Allmählich fragt man sich, wozu man überhaupt noch in eine Krankenkasse einzahlt, wenn man als Patient in Artikeln wie dem aus Spon förmlich dafür abgewatscht wird, daß man überhaupt etwas verschrieben bekommt, wenn man krank ist. Den Ärzten nun pauschal reine Betrugsabsichten unterstellen zu wollen ist dann wohl doch etwas übertrieben. Wenn man von dieser Seite nur das Beste vom Patienten will, so ist dies sicher auch nicht mehr oder weniger der Fall wie bei den Krankenkassen der Bundesrepublik sowie wie bei jedem demokratischen Politiker auch, die dies nicht minder wünschen. Nur zu dumm, daß das Beste in diesem Fall nur um das Geld des jeweiligen Individuums handelt.

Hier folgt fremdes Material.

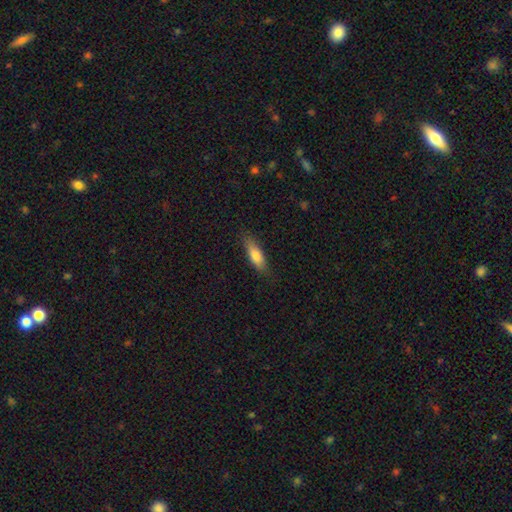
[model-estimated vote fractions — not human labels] smooth-or-featured: smooth: 77% | featured or disk: 16% | star or artifact: 6%
  how-rounded: in between: 54% | cigar-shaped: 44% | round: 2%
  merging: none: 79% | minor disturbance: 16% | major disturbance: 4% | merger: 1%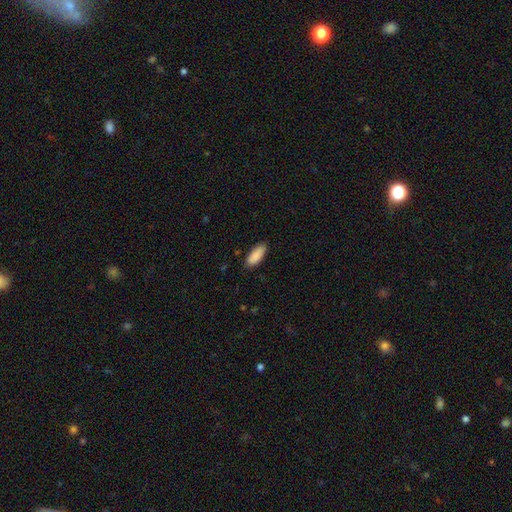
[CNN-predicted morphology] The model was most divided on "how rounded": in between: 78%, cigar-shaped: 20%, round: 2%. More confident: smooth or featured — smooth (90%); merging — none (87%).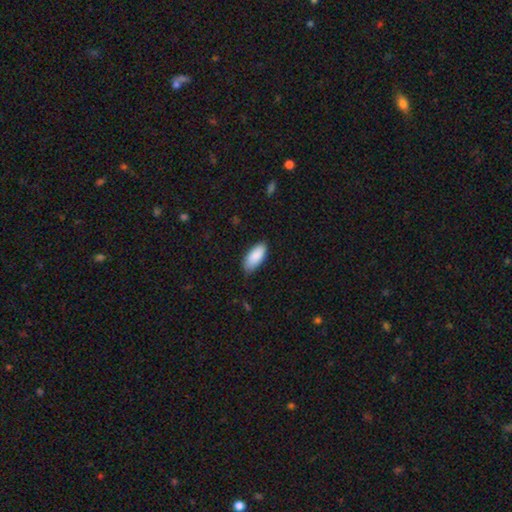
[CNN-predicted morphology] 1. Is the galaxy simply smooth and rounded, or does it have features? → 89% smooth, 6% star or artifact, 5% featured or disk.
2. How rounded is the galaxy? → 90% in between, 9% cigar-shaped, 2% round.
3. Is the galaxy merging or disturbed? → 73% none, 22% minor disturbance, 3% major disturbance, 1% merger.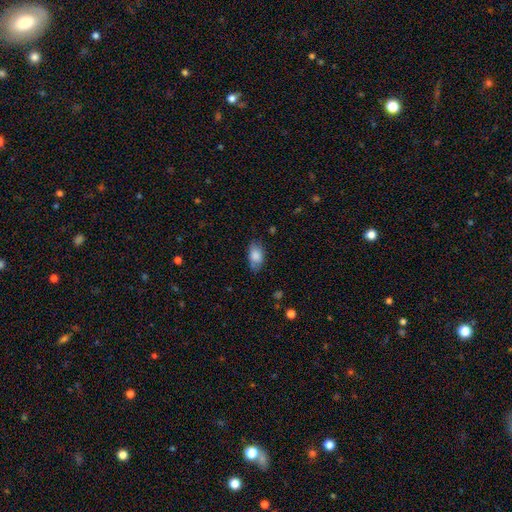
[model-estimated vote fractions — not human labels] smooth_or_featured: smooth (p=0.84) [alt: featured or disk p=0.09]
how_rounded: in between (p=0.91) [alt: round p=0.07]
merging: none (p=0.73) [alt: minor disturbance p=0.21]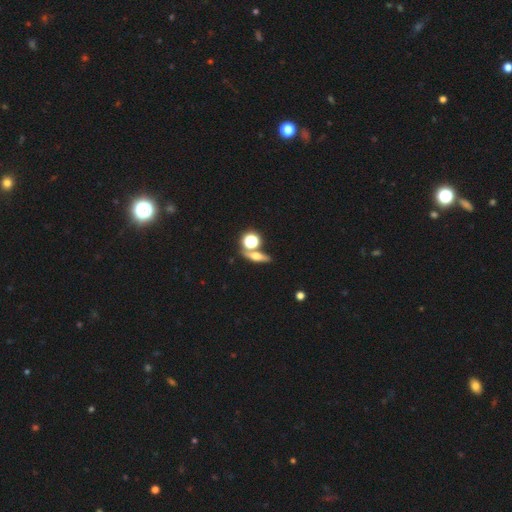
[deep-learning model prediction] Smooth or featured: featured or disk — 42% (smooth — 39%)
Merging: none — 74% (merger — 14%)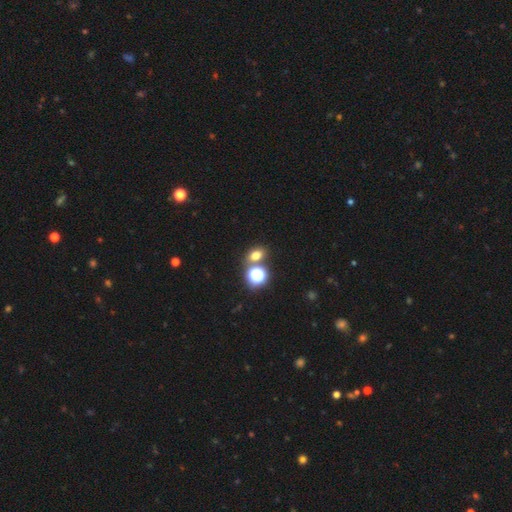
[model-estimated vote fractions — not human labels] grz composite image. It shows a smooth galaxy with no disk features (68%) that is in between round and cigar-shaped (55%). Merging: none (69%).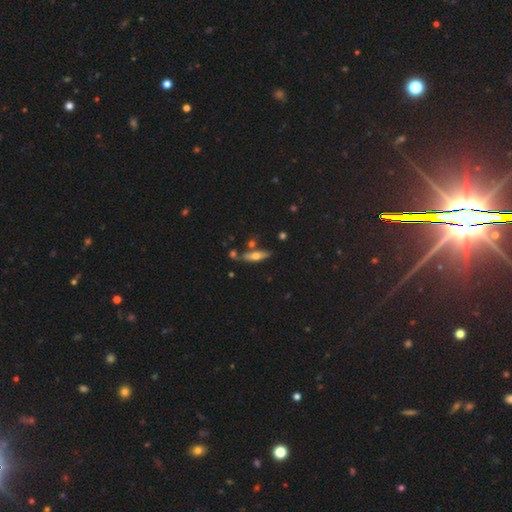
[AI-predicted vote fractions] smooth 49%, featured or disk 43%, star or artifact 7%. Down the decision tree: merging — none (68%).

Die Entrüstung der Krankenkassen über die Mehrkosten, sollte daher nicht allein zur moralischen Deutefingerhaltung in Richtung Gesundheitslobby führen, sondern auch zum Hinterfragen dessen, was eigentlich die Krankenkassen mit den ganzen Beitragsgeldern aus den Beitragssätzen machen, die bekanntlich auch von Jahr zu Jahr nicht eben weniger werden und von denen anzunehmen ist, daß sie auch nicht gerade in völliger Ausschließlichkeit zur Gesundung der zahlenden Kassenmitglieder verwendet werden.

So gesehen hat sich wohl von diesen Parteien kaum etwas gegenseitig vorzuwerfen, denn wie die eine heißt, so sieht die andere aus.